L’Assemblée des représentants du peuple a adopté, mercredi 11 février 2026, deux projets de loi visant à amender les textes régissant la Société nationale immobilière de Tunisie (Snit) et la Société de promotion des logements sociaux (Sprols), dans le cadre de la réforme du dispositif d’accès au logement social.
Le premier texte, relatif à l’actualisation du cadre juridique de la Snit, a été adopté dans son intégralité par 92 voix pour, sans abstention et avec une voix contre. Le second, portant modification de la loi encadrant la Sprols, a été adopté par 90 voix pour, sans abstention et avec une voix contre.

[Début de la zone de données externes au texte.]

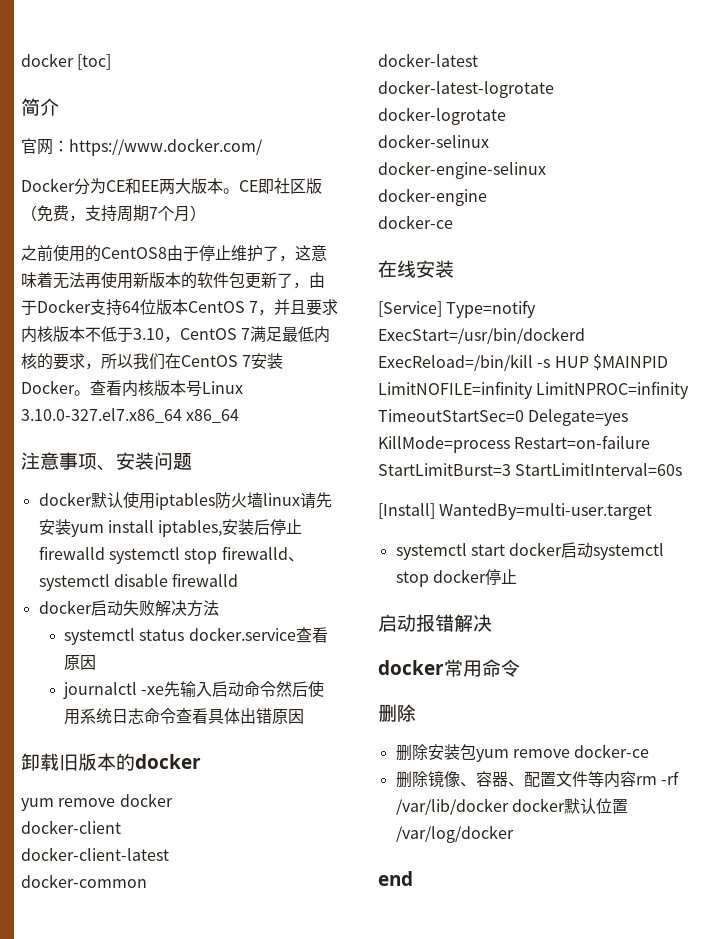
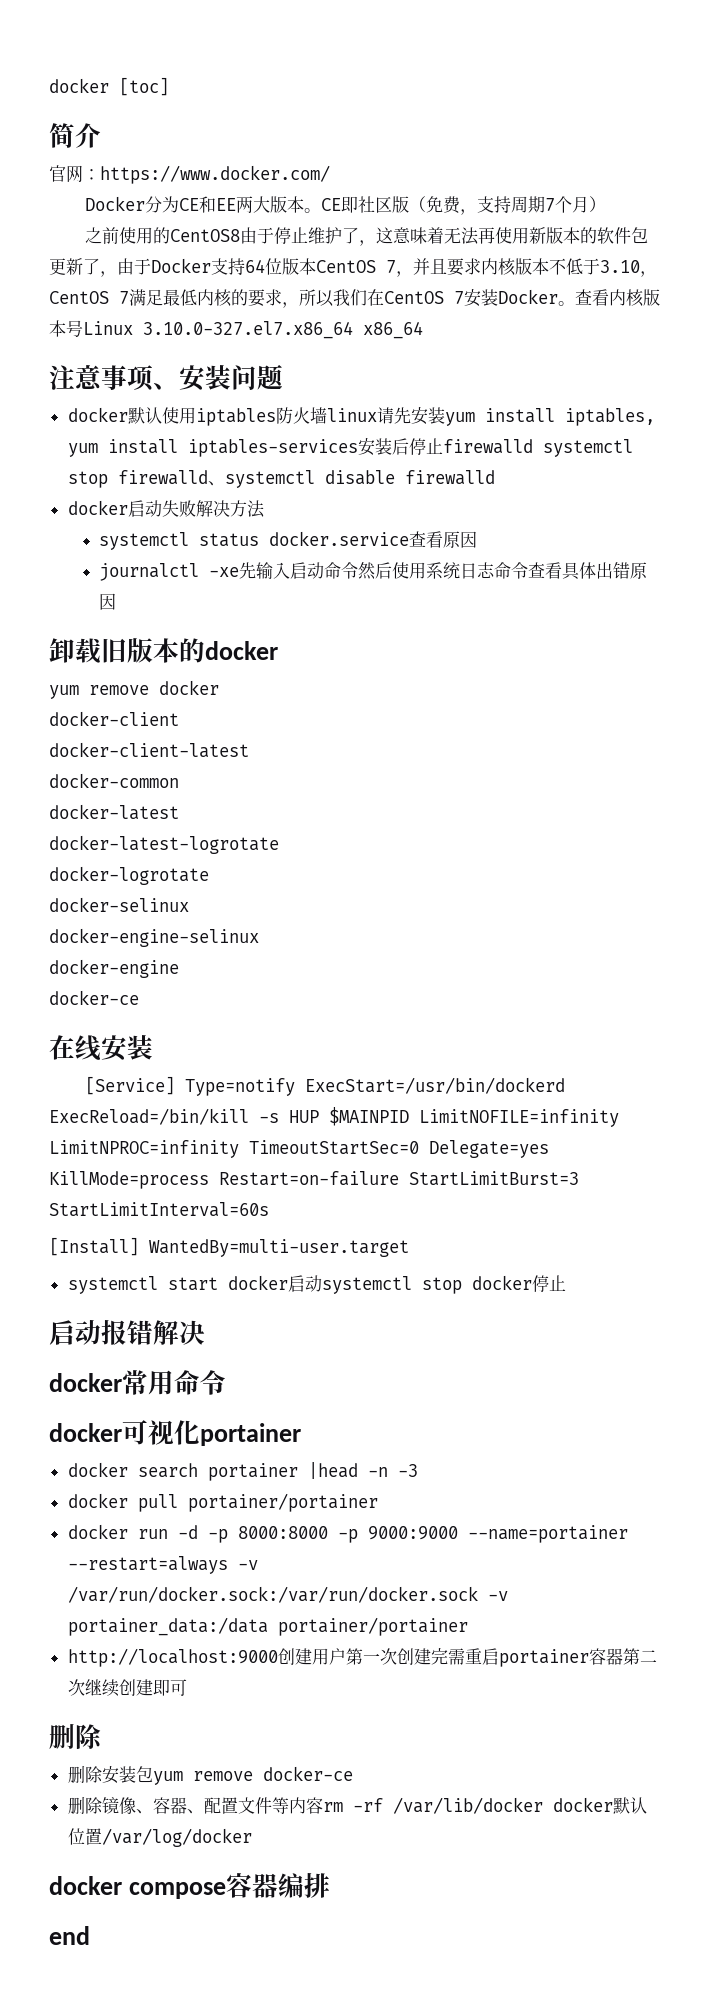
(223, 528) none -> [67,439,358,457] yum install iptables-services
(520, 668) none -> [49,1420,301,1446] [67,1462,418,1481] [67,1493,378,1512] [67,1524,628,1543] [67,1556,258,1574] [67,1586,508,1603] [67,1617,468,1636] [67,1648,657,1667] [67,1679,187,1697] // docker可视化portainer // docker search portainer |head -n -3 // docker pull portainer/portainer // docker run -d -p 8000:8000 -p 9000:9000 --name=portainer --restart=always -v /var/run/docker.sock:/var/run/docker.sock -v portainer_data:/data portainer/portainer // http://localhost:9000创建用户第一次创建完需重启portainer容器第二次继续创建即可
(514, 834) none -> [49,1873,330,1899] // docker compose容器编排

Une réforme inscrite dans un contexte de pression sur l’accès au logement
Ce vote intervient alors que près d’un quart des Tunisiens ne sont pas propriétaires de leur logement, dans un contexte marqué par la hausse des prix de l’immobilier et le recul du taux de propriété.
Le texte examiné en urgence vise à revoir les mécanismes d’accès au logement social, en s’appuyant notamment sur la vente directe avec facilités de paiement et la location-accession (location-vente), deux dispositifs destinés aux ménages à revenus faibles et moyens.

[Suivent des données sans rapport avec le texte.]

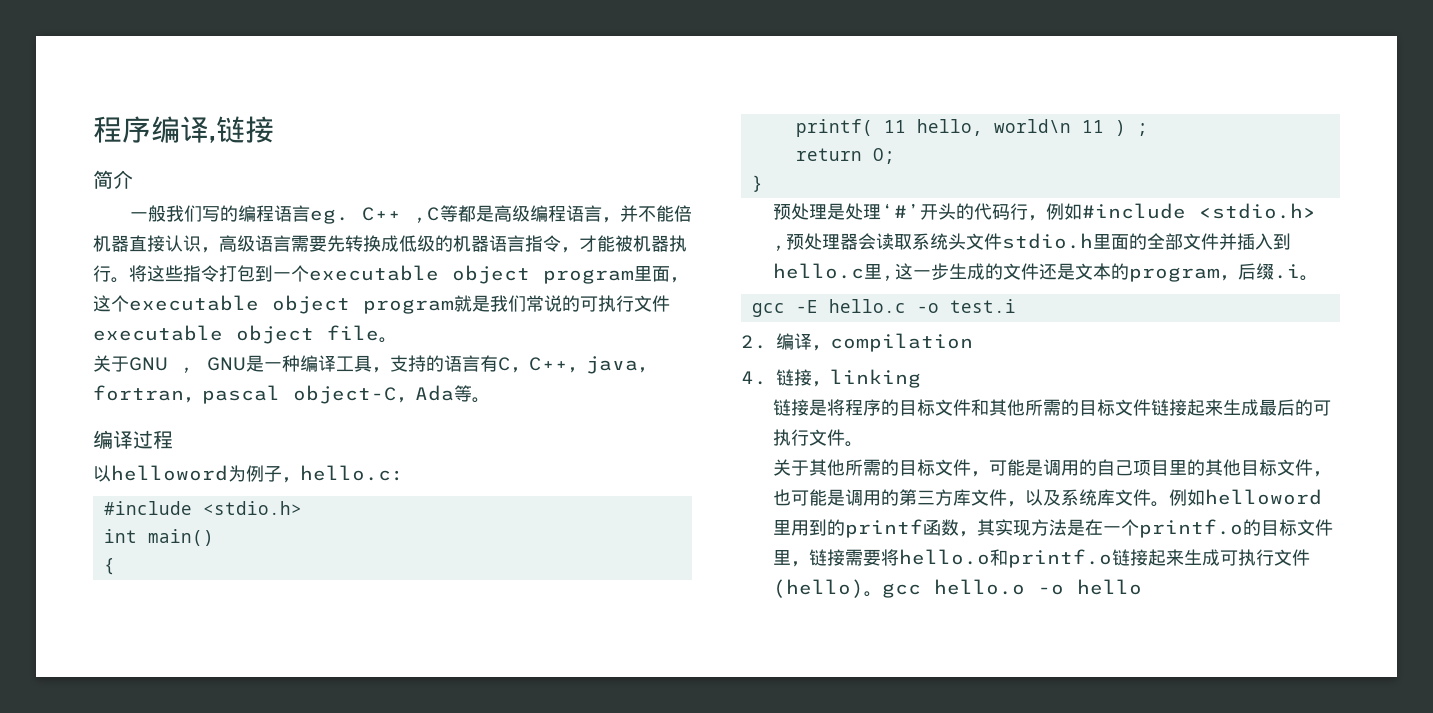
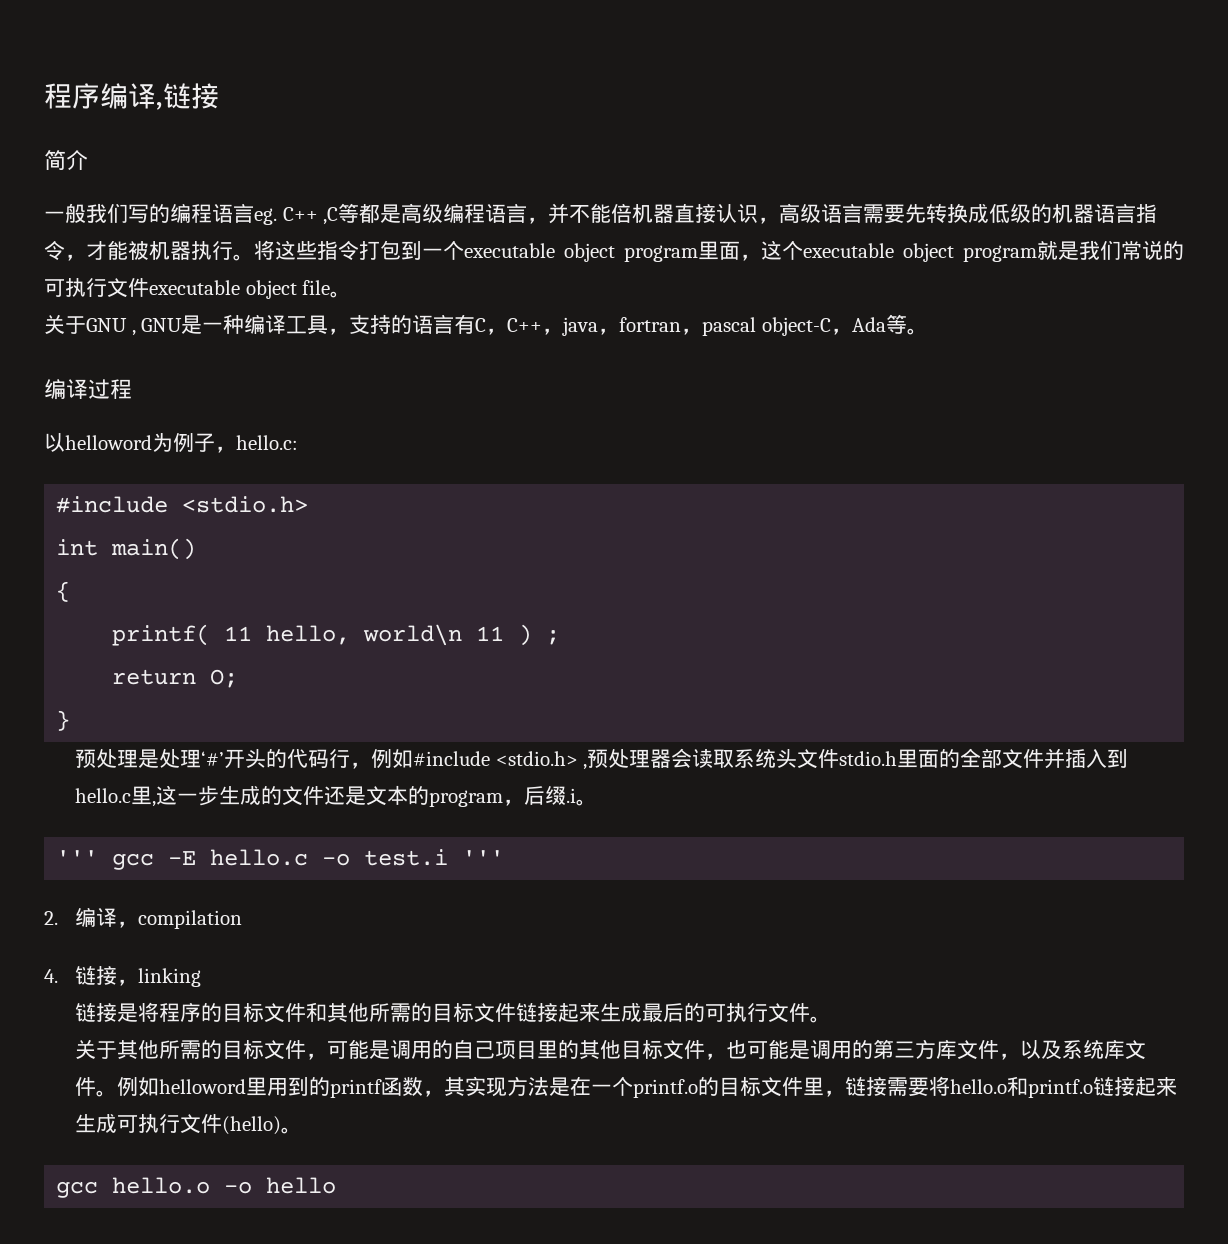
(1319, 278) none -> [56,850,99,865] '''
(1016, 306) none -> [462,850,505,865] '''
(883, 594) none -> (303, 1130) //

Selon les explications fournies en amont par le député de La Mornaguia et Borj El Amri, Saber Jelassi, président de la Commission de la planification stratégique, du développement durable, du transport et de l’infrastructure, ces mécanismes visent à permettre l’accès à un logement décent sans passer par les circuits bancaires classiques.
Deux opérateurs publics au cœur du dispositif
Les amendements adoptés visent principalement à adapter les cadres juridiques de la Snit et de la Sprols afin de leur permettre de valoriser le foncier public qui leur est affecté et de renforcer leur rôle social.
La Snit restera chargée de la vente de logements sociaux, tandis que la Sprols continuera de proposer des logements aux salariés, soit via la vente directe avec facilités de paiement, soit via la location avec option d’achat.
Un programme national de 5.000 logements prévu
Le programme annoncé prévoit la construction de 5.000 logements sociaux sur la période 2026-2030, pour un coût global estimé à 750 millions de dinars.
Une première tranche de 1.213 logements doit être lancée dès 2026, pour un investissement de 212 millions de dinars, avec des livraisons attendues à partir de 2027.
Ces projets seront réalisés sur des terrains publics déjà régularisés, répartis sur onze gouvernorats, selon la disponibilité du foncier.
Financement sans intérêts et sur longue durée
Le dispositif prévoit également un mécanisme de financement direct par les sociétés publiques concernées, couvrant la totalité du prix du logement.
Ces crédits seront accordés sans intérêts et remboursables sur des durées pouvant atteindre 25 ans, afin d’alléger la charge financière pesant sur les ménages dans un contexte de hausse du coût de la vie.
Une plateforme numérique pour l’accès au programme
L’accès au programme doit passer par une plateforme numérique placée sous la tutelle du ministère de l’Équipement et de l’Habitat, dont le lancement est prévu avant la fin du premier semestre 2026.
Elle permettra l’inscription des candidats, la consultation des conditions d’éligibilité ainsi que le dépôt et le suivi des dossiers.
Transparence et suivi parlementaire annoncés
Face aux préoccupations liées à la transparence et aux risques de favoritisme, il a été annoncé que les listes de bénéficiaires continueront d’être établies au niveau régional, tout en étant appuyées par des outils numériques censés améliorer le contrôle et la traçabilité.
La Commission de la planification stratégique devra assurer un suivi étroit du fonctionnement du dispositif et de l’application des critères.
Des interrogations persistantes chez les professionnels
Malgré l’objectif social affiché, le programme suscite des réserves chez certains acteurs du secteur immobilier, notamment sur les modalités concrètes de financement, la capacité opérationnelle des opérateurs publics et le niveau d’implication du secteur privé.
Des professionnels du secteur plaident notamment pour une coordination plus structurée entre l’État, les promoteurs privés et les institutions financières, ainsi que pour une approche différenciée selon les catégories sociales.
Une réforme présentée comme priorité sociale
Au-delà de ces deux textes, d’autres réformes sont à l’étude, notamment en matière de régularisation des quartiers populaires et d’amélioration globale de la politique nationale du logement, présentée comme une priorité sociale majeure pour les prochaines années.